TASK DESCRIPTION.
Please return all lines in the listing holding the word "each".

PROVIDED DATA.
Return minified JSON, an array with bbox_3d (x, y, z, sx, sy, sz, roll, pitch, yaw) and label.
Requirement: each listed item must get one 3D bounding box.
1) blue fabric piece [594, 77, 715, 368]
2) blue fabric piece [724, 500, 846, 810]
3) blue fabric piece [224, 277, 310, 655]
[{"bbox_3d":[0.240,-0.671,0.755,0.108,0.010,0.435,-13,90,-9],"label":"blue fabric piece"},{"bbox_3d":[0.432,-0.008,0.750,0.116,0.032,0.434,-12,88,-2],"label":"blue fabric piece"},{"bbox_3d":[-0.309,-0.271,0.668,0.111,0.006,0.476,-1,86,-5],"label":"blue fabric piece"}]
---
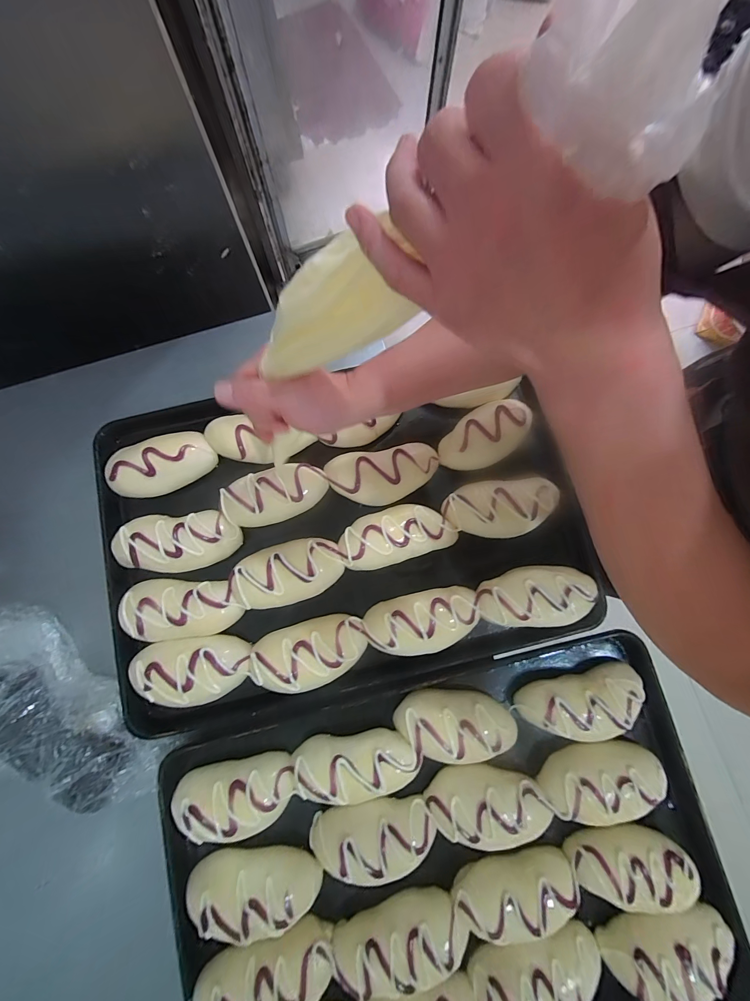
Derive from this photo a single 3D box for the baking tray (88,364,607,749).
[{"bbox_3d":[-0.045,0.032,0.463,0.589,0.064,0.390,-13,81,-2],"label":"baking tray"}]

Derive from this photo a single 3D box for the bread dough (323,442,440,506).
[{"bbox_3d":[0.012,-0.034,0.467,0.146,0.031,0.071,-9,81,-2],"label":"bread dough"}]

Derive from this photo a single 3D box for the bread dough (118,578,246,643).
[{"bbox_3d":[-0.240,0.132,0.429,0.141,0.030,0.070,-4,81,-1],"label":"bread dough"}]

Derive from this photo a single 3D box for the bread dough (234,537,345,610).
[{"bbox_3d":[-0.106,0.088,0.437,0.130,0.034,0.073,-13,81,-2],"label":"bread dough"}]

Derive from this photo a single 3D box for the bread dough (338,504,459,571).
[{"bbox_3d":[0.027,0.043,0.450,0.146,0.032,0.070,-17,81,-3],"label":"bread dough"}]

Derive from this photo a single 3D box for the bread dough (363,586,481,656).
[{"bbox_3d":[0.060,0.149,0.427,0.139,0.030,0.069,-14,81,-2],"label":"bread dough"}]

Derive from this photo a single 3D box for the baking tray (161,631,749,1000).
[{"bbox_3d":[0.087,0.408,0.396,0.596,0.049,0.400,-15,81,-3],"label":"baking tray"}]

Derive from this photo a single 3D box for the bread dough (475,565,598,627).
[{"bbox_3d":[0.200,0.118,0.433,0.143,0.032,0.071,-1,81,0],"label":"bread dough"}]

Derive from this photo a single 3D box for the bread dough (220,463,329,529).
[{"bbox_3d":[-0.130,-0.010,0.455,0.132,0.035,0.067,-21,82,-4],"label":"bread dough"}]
==
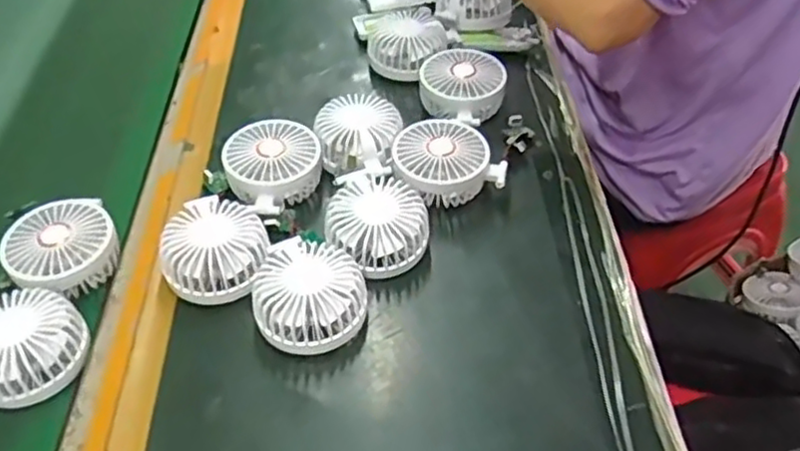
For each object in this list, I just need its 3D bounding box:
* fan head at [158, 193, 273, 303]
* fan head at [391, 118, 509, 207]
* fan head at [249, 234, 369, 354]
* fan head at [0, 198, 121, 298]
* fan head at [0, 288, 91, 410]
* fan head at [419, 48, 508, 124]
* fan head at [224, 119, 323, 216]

TASK OUTPUT.
Requirement: each listed item must get one 3D bounding box.
For each object in this list, I just need its 3D bounding box:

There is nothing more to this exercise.